Duas chamadas de atenção para duas situações peculiares: a Síria e a questão curda. Quanto à primeira, o presidente Bashar al-Assad foi reabilitado, a Síria foi reintegrada na Liga Árabe e esteve presente na cimeira de Jeddah, na Arábia Saudita. Quanto à segunda, foi notória a capacidade negocial de Erdogan na NATO, condicionando a entrada de Finlândia e da Suécia à repatriação dos dissidentes curdos residentes nesses dois países. A perseguição ao povo curdo não é um exclusivo da Turquia, mas antes uma estratégia regional consertada (Turquia, Síria, Iraque, Geórgia, Arménia e Azerbaijão) que visa empurrar o povo curdo para o Irão.

● **Conjunto de dados**:
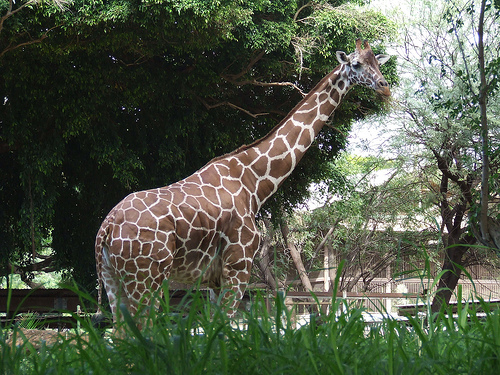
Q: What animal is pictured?
A: A giraffe.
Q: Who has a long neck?
A: The giraffe has a long neck.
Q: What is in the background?
A: A building.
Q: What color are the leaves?
A: Green.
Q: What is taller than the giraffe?
A: The tree.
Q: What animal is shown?
A: Giraffe.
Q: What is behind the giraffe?
A: Tree.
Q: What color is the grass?
A: Green.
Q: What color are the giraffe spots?
A: Brown.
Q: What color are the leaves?
A: Green.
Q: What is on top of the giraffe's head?
A: Horns.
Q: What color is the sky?
A: Blue.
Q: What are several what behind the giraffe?
A: Trees.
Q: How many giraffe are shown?
A: One.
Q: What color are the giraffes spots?
A: Brown.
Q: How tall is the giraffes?
A: As the trees.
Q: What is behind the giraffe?
A: Trees.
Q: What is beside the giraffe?
A: Plants.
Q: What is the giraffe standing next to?
A: Tree.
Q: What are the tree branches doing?
A: Hanging.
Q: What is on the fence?
A: Gate.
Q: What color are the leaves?
A: Green.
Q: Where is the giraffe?
A: In a pen.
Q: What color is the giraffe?
A: Brown and white.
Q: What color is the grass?
A: Green.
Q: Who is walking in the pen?
A: The giraffe.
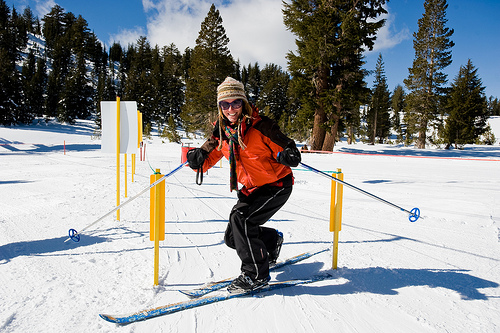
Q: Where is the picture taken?
A: Ski slope.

● **Instruções da tarefa**:
Reescreva o trecho do excerto sobre a Síria e a questão curda que vai de "Duas chamadas de" até "para o Irão.", inclusive, substituindo "cimeira" por "conferência".

● **Resultado**:
Duas chamadas de atenção para duas situações peculiares: a Síria e a questão curda. Quanto à primeira, o presidente Bashar al-Assad foi reabilitado, a Síria foi reintegrada na Liga Árabe e esteve presente na conferência de Jeddah, na Arábia Saudita. Quanto à segunda, foi notória a capacidade negocial de Erdogan na NATO, condicionando a entrada de Finlândia e da Suécia à repatriação dos dissidentes curdos residentes nesses dois países. A perseguição ao povo curdo não é um exclusivo da Turquia, mas antes uma estratégia regional consertada (Turquia, Síria, Iraque, Geórgia, Arménia e Azerbaijão) que visa empurrar o povo curdo para o Irão.